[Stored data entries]
_ _ _
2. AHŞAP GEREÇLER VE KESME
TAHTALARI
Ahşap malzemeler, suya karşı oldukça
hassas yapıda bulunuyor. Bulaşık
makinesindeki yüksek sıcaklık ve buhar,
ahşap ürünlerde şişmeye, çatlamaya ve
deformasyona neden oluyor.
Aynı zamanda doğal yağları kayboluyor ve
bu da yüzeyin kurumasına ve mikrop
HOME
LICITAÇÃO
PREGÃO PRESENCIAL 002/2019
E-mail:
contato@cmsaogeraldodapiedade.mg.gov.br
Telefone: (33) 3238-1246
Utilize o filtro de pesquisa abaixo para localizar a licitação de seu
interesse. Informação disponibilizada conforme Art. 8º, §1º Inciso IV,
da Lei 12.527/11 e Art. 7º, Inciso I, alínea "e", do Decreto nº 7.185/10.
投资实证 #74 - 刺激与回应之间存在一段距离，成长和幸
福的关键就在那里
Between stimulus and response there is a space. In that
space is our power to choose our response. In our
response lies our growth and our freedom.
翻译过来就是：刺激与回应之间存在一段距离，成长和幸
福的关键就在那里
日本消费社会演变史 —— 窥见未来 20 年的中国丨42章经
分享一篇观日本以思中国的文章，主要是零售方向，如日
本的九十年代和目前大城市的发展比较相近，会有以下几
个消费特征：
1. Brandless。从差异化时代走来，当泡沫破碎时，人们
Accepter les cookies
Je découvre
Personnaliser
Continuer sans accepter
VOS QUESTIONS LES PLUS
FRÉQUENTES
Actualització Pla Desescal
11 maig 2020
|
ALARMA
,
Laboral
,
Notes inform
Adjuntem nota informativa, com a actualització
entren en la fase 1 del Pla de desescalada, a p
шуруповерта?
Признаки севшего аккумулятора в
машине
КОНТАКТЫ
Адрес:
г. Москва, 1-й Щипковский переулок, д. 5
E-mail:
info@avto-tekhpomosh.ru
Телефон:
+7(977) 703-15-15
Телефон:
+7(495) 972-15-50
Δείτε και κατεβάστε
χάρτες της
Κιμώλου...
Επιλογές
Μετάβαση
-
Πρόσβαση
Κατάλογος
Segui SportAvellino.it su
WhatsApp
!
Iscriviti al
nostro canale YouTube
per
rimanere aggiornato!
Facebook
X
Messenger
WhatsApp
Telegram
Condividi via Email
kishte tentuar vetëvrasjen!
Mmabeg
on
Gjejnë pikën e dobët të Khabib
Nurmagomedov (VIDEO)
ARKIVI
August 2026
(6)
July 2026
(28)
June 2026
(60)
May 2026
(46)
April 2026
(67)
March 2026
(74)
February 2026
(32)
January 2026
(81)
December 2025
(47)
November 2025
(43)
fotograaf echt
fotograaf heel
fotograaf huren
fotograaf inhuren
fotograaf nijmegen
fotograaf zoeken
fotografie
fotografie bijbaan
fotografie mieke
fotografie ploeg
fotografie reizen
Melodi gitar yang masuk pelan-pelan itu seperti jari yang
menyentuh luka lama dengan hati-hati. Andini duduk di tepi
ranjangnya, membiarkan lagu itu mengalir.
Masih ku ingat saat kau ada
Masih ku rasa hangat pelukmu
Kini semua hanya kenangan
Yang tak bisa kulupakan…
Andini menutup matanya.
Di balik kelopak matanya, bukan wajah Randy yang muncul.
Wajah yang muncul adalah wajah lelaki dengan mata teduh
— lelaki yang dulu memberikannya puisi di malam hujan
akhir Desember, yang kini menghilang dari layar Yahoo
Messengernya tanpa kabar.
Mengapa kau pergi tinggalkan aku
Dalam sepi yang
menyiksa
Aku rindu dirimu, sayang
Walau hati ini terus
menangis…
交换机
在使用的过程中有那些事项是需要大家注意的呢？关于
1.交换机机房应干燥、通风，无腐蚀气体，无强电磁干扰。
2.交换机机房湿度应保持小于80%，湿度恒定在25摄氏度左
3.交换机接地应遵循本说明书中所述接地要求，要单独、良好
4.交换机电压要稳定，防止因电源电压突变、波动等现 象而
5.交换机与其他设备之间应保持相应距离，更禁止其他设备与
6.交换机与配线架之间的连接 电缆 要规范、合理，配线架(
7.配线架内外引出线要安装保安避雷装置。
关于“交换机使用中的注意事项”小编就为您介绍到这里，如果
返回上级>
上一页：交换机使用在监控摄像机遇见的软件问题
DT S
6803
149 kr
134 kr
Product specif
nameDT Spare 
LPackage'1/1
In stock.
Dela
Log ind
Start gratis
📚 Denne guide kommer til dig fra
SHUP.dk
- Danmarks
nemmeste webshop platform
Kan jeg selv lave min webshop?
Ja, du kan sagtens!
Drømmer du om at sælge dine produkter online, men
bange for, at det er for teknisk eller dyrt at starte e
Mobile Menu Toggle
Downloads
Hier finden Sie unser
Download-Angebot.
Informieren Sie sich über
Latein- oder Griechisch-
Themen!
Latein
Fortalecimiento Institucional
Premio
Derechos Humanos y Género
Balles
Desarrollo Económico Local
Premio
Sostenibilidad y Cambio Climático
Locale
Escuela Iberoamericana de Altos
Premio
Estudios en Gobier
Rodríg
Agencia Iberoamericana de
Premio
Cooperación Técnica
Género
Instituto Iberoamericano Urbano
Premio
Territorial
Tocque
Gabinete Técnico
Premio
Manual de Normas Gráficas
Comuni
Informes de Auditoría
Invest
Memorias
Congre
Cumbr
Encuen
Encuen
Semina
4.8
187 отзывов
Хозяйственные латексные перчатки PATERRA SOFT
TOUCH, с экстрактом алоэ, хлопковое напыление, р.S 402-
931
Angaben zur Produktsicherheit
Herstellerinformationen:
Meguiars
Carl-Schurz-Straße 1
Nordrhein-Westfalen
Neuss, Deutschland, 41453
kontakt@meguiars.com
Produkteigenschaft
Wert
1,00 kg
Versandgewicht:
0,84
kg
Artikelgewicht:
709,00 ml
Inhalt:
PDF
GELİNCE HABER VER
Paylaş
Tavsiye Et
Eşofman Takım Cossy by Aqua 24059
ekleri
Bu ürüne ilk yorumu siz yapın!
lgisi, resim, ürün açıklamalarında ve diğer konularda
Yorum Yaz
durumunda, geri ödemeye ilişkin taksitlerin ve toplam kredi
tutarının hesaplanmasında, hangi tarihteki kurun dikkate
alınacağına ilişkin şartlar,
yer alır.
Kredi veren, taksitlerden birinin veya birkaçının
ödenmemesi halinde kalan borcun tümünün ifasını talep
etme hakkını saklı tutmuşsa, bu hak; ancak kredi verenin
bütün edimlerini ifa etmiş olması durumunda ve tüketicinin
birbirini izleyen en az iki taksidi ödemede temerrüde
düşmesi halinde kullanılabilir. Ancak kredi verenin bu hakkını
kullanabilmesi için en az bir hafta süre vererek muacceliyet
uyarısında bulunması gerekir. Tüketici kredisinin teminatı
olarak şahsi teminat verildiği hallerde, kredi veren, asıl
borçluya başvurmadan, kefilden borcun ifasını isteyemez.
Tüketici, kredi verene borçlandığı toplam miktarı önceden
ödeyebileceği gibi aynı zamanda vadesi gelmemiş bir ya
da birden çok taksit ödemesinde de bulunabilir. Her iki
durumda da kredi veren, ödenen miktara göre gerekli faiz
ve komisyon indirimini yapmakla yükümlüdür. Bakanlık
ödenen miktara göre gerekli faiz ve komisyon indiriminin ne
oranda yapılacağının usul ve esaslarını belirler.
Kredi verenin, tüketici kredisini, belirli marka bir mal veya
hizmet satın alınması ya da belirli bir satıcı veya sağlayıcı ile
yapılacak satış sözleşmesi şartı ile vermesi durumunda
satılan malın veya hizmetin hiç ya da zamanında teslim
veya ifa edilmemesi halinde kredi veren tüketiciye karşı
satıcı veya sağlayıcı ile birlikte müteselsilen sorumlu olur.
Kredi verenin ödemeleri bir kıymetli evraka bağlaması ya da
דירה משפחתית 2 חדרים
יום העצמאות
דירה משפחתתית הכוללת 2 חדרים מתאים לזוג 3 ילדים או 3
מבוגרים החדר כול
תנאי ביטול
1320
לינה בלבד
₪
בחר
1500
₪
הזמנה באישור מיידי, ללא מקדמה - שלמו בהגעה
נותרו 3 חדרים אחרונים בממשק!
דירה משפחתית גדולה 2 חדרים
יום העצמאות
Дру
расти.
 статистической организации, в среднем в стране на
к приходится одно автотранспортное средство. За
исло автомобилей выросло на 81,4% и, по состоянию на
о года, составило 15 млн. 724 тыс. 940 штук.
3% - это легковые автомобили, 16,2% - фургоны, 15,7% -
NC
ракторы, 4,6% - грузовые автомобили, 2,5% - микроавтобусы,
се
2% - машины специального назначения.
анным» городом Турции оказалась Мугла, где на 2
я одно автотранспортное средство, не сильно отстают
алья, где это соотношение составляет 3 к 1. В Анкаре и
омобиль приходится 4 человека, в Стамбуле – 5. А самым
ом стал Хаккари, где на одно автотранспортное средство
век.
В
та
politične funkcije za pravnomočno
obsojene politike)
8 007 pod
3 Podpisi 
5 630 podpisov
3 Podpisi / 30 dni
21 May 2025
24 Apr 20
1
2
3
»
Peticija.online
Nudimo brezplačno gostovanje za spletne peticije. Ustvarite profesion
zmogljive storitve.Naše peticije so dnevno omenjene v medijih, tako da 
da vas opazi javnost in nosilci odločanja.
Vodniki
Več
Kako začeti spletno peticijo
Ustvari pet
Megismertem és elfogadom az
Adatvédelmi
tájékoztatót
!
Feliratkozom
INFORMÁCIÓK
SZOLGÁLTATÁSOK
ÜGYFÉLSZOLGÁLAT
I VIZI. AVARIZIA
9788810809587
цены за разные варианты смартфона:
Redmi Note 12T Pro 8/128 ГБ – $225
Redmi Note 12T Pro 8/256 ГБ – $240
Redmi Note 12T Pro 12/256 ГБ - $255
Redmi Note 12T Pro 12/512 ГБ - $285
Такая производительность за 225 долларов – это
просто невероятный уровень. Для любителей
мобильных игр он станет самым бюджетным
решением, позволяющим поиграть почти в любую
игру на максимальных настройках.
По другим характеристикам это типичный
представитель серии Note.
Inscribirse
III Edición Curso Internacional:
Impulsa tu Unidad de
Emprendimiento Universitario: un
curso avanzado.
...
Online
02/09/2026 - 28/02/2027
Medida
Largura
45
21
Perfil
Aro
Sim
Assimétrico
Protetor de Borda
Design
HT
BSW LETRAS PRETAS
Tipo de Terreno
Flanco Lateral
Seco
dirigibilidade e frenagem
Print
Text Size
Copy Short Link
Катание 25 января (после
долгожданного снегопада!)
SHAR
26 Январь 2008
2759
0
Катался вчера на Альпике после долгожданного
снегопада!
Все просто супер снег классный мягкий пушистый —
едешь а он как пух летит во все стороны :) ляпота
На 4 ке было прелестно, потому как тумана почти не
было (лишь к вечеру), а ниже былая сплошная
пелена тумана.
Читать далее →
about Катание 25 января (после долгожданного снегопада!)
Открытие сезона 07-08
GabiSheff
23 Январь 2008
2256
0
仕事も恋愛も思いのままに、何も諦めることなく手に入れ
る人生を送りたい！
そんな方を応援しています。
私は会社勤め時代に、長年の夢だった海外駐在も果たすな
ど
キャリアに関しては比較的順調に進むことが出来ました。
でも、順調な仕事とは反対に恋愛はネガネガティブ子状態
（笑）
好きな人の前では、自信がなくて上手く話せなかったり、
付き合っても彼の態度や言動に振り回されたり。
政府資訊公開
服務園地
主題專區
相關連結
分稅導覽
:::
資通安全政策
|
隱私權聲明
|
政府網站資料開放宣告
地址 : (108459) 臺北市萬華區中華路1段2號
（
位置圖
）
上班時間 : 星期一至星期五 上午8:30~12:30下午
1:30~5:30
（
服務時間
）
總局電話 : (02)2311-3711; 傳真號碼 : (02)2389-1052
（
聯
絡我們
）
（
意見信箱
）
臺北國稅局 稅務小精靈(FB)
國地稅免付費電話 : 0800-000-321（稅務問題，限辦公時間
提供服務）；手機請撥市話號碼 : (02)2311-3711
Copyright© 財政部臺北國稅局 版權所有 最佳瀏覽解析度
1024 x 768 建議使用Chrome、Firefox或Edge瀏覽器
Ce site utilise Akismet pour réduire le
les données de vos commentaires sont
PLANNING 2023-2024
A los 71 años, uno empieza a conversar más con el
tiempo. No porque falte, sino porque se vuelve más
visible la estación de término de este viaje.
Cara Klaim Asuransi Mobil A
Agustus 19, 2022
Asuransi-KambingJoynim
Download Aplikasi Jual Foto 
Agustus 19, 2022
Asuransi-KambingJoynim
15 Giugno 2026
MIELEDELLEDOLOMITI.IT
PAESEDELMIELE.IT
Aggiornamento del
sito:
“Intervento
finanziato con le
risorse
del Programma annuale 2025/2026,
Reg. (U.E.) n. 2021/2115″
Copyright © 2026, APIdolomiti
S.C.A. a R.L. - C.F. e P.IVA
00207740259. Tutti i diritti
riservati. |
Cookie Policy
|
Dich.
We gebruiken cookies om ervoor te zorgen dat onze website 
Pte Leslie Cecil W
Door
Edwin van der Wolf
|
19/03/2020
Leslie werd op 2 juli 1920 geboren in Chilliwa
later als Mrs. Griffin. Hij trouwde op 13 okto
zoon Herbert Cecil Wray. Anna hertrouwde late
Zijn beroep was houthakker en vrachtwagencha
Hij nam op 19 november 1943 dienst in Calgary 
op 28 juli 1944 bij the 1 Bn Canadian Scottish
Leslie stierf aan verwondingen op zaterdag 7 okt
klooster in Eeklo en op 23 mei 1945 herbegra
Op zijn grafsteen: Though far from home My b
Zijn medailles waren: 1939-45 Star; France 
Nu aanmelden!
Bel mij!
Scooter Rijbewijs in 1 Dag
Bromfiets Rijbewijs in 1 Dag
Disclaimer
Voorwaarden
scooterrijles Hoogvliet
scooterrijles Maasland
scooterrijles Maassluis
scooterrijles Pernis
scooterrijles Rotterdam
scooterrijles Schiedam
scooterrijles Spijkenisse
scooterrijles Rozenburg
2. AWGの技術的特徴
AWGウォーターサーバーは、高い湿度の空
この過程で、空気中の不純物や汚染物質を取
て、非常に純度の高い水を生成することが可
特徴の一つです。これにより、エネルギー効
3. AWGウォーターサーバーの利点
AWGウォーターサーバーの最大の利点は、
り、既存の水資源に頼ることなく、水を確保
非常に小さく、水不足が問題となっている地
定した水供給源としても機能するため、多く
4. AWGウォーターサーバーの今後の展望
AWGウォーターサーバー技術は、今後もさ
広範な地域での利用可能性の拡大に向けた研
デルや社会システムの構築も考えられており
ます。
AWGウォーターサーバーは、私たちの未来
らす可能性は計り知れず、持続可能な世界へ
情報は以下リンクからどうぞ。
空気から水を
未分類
_ _ _
**TO-DO ITEM**
From the entries above, restate word for word the lines from the line containing "исло автомобилей выросло" to the line containing "Copy Short Link", both ends included, and nothing more.

**RESPONSE TO THIS TASK**
исло автомобилей выросло на 81,4% и, по состоянию на
о года, составило 15 млн. 724 тыс. 940 штук.
3% - это легковые автомобили, 16,2% - фургоны, 15,7% -
NC
ракторы, 4,6% - грузовые автомобили, 2,5% - микроавтобусы,
се
2% - машины специального назначения.
анным» городом Турции оказалась Мугла, где на 2
я одно автотранспортное средство, не сильно отстают
алья, где это соотношение составляет 3 к 1. В Анкаре и
омобиль приходится 4 человека, в Стамбуле – 5. А самым
ом стал Хаккари, где на одно автотранспортное средство
век.
В
та
politične funkcije za pravnomočno
obsojene politike)
8 007 pod
3 Podpisi 
5 630 podpisov
3 Podpisi / 30 dni
21 May 2025
24 Apr 20
1
2
3
»
Peticija.online
Nudimo brezplačno gostovanje za spletne peticije. Ustvarite profesion
zmogljive storitve.Naše peticije so dnevno omenjene v medijih, tako da 
da vas opazi javnost in nosilci odločanja.
Vodniki
Več
Kako začeti spletno peticijo
Ustvari pet
Megismertem és elfogadom az
Adatvédelmi
tájékoztatót
!
Feliratkozom
INFORMÁCIÓK
SZOLGÁLTATÁSOK
ÜGYFÉLSZOLGÁLAT
I VIZI. AVARIZIA
9788810809587
цены за разные варианты смартфона:
Redmi Note 12T Pro 8/128 ГБ – $225
Redmi Note 12T Pro 8/256 ГБ – $240
Redmi Note 12T Pro 12/256 ГБ - $255
Redmi Note 12T Pro 12/512 ГБ - $285
Такая производительность за 225 долларов – это
просто невероятный уровень. Для любителей
мобильных игр он станет самым бюджетным
решением, позволяющим поиграть почти в любую
игру на максимальных настройках.
По другим характеристикам это типичный
представитель серии Note.
Inscribirse
III Edición Curso Internacional:
Impulsa tu Unidad de
Emprendimiento Universitario: un
curso avanzado.
...
Online
02/09/2026 - 28/02/2027
Medida
Largura
45
21
Perfil
Aro
Sim
Assimétrico
Protetor de Borda
Design
HT
BSW LETRAS PRETAS
Tipo de Terreno
Flanco Lateral
Seco
dirigibilidade e frenagem
Print
Text Size
Copy Short Link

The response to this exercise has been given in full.